JOB:
Transcribe each entry in full, and leave the images out.

(Dataset entries)
..............................

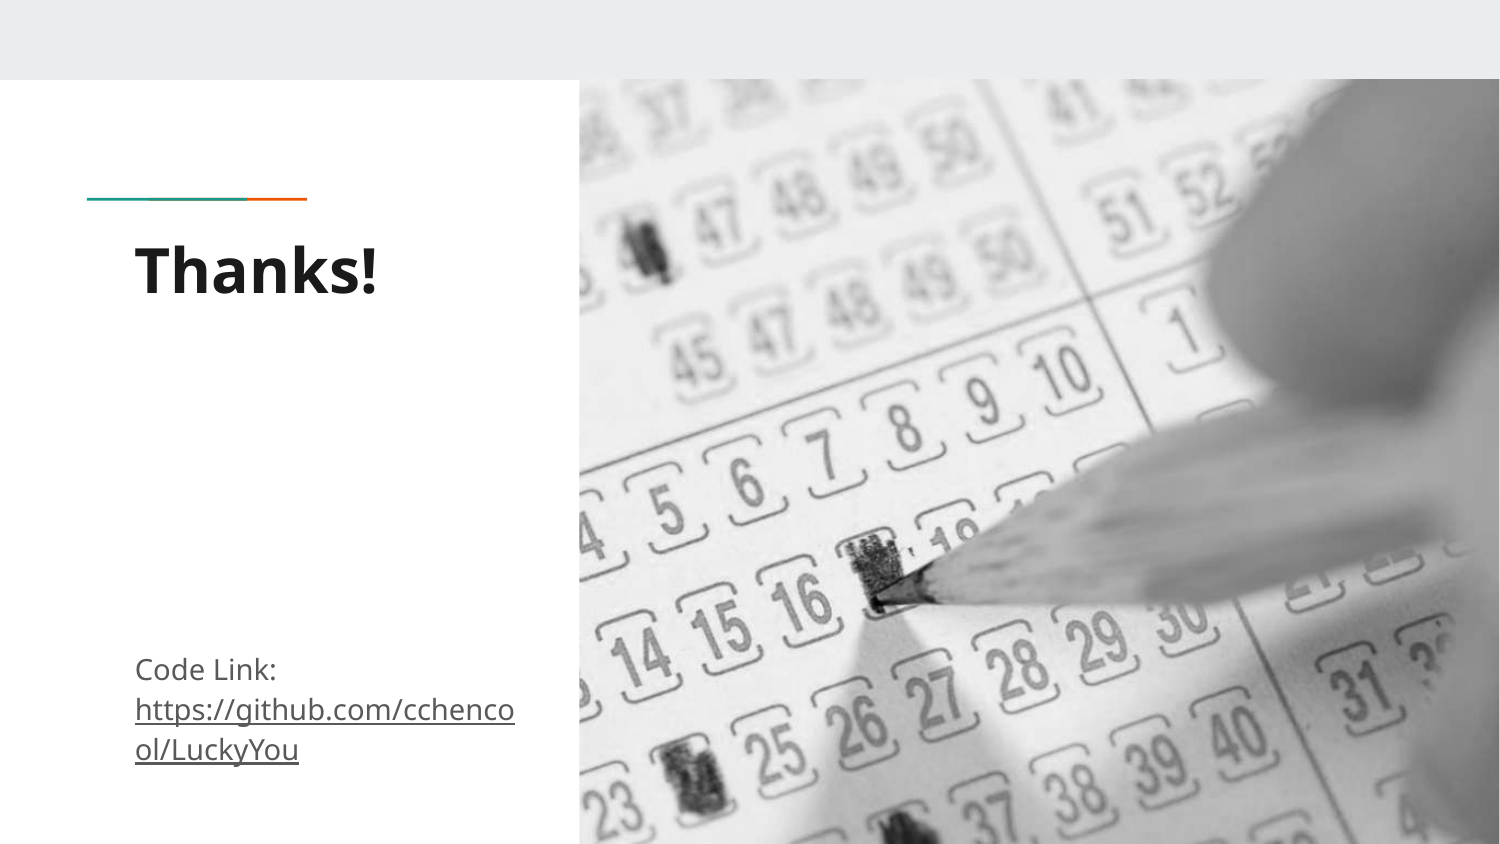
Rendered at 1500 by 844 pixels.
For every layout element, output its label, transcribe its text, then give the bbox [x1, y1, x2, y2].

title Thanks! [119, 216, 573, 443]
list Code Link: https://github.com/cchencool/LuckyYou [119, 630, 543, 803]
picture [579, 79, 1500, 844]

..............................

SOLUTION TO THIS EXERCISE:
Rendered at 1500 by 844 pixels.
For every layout element, output its label, transcribe its text, then give the bbox [x1, y1, x2, y2].

title Thanks! [119, 216, 573, 443]
list Code Link: https://github.com/cchencool/LuckyYou [119, 630, 543, 803]
picture [579, 79, 1500, 844]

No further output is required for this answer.